## THE TASK
Please render the lines from the one with "phylum: Tracheophyta" to the one with "locality: Mt. Lake Park", both included, as a Markdown table with the columns Row and Item line, leaving out any blank lines.

## INPUT

====

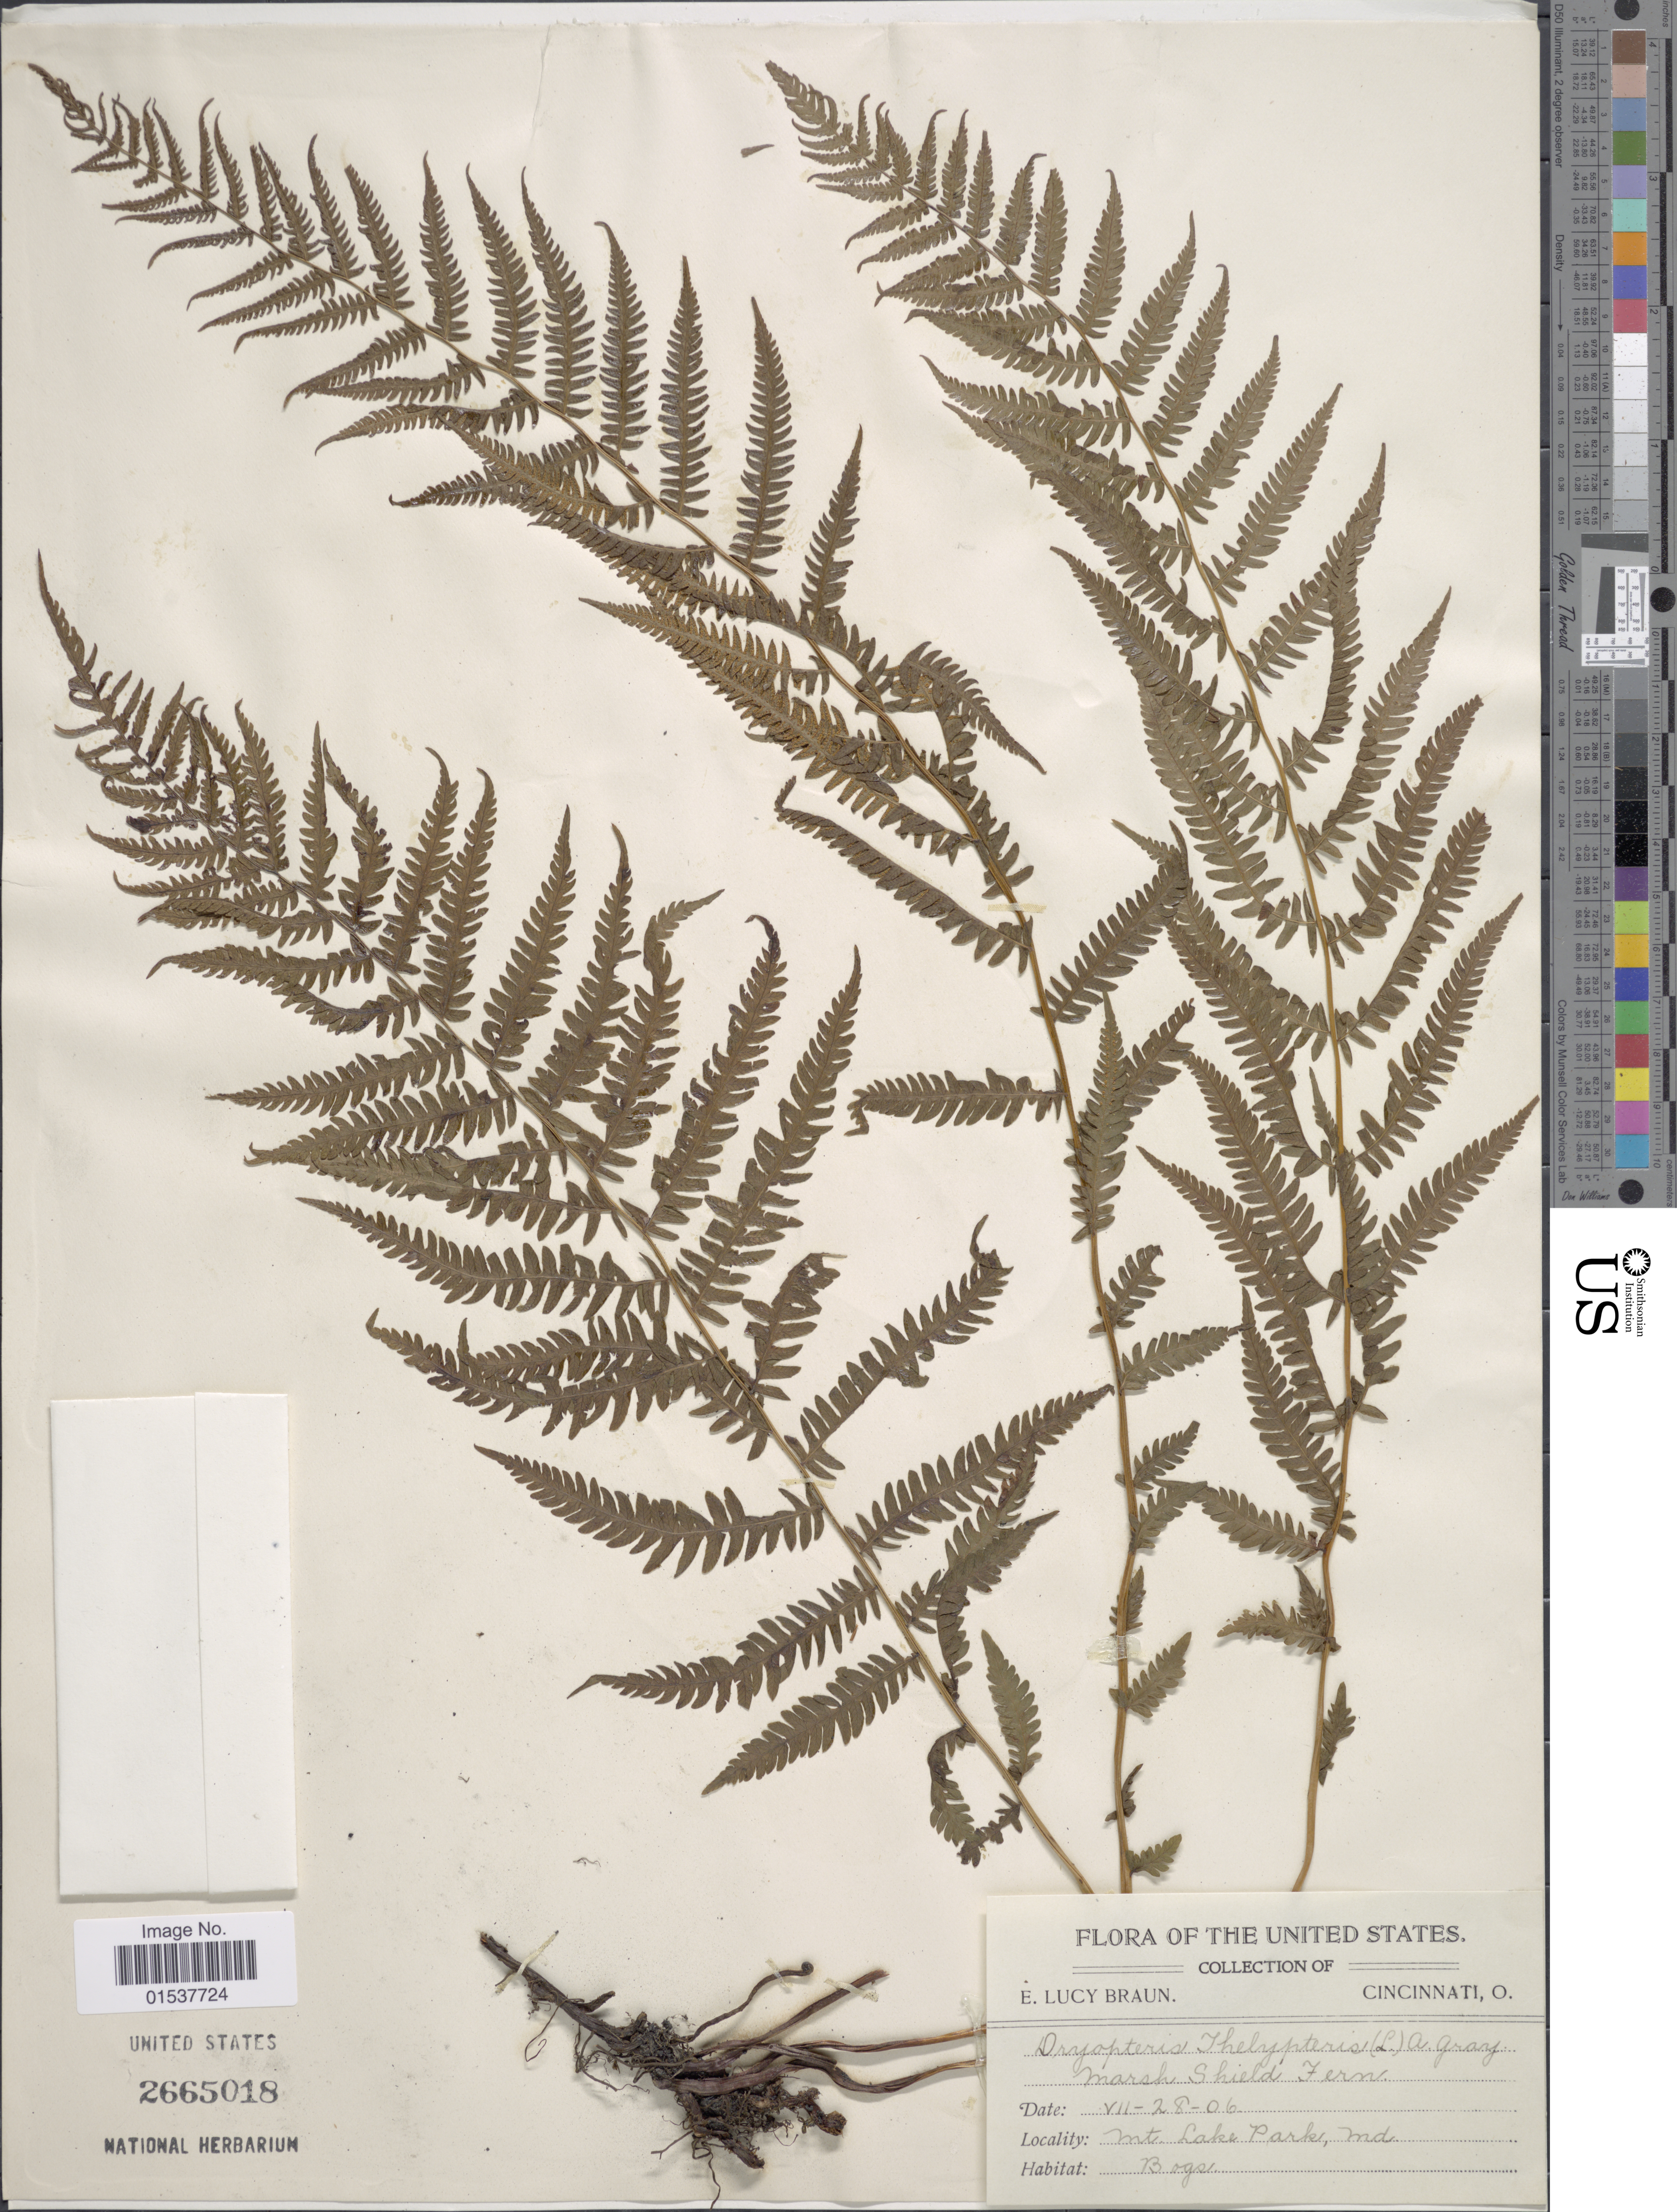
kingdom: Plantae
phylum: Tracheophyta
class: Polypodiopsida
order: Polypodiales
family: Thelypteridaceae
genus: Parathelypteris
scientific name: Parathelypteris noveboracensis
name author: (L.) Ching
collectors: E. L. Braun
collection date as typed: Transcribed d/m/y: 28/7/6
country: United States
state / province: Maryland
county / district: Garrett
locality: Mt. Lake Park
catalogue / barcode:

====

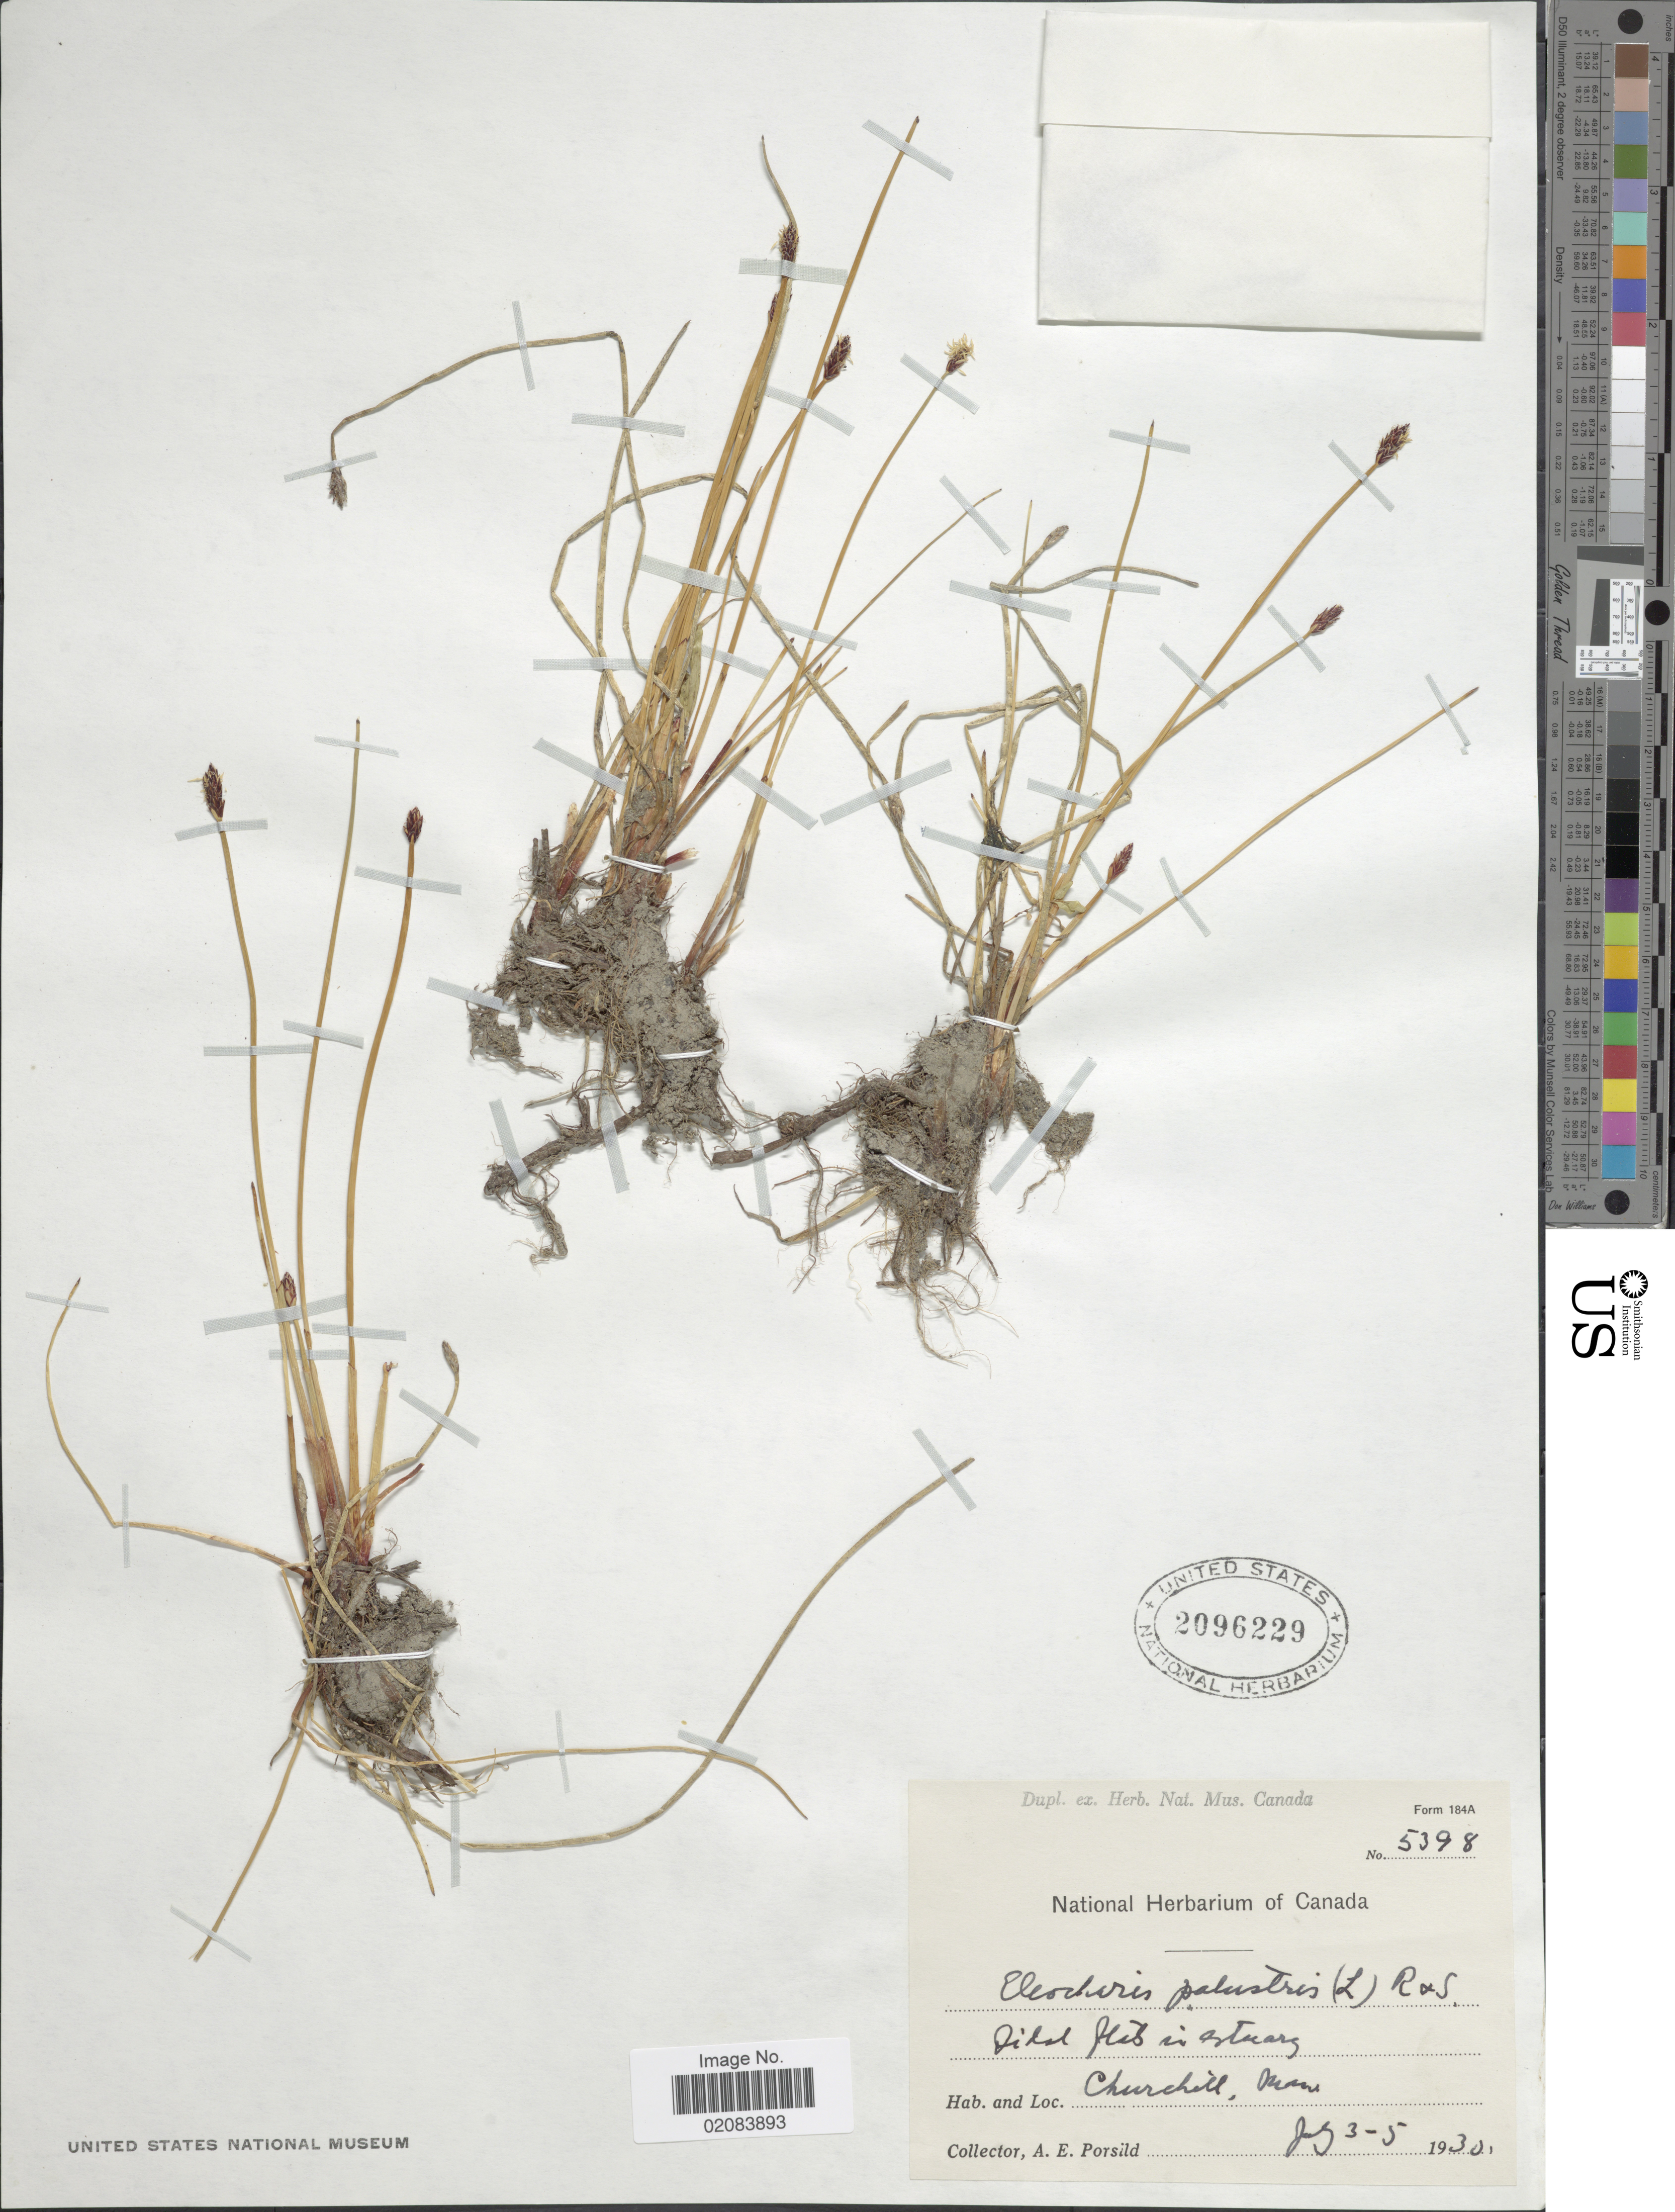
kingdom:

====

## SOLUTION FOR THIS TASK
| Row | Item line |
|---|---|
| 1 | phylum: Tracheophyta |
| 2 | class: Polypodiopsida |
| 3 | order: Polypodiales |
| 4 | family: Thelypteridaceae |
| 5 | genus: Parathelypteris |
| 6 | scientific name: Parathelypteris noveboracensis |
| 7 | name author: (L.) Ching |
| 8 | collectors: E. L. Braun |
| 9 | collection date as typed: Transcribed d/m/y: 28/7/6 |
| 10 | country: United States |
| 11 | state / province: Maryland |
| 12 | county / district: Garrett |
| 13 | locality: Mt. Lake Park |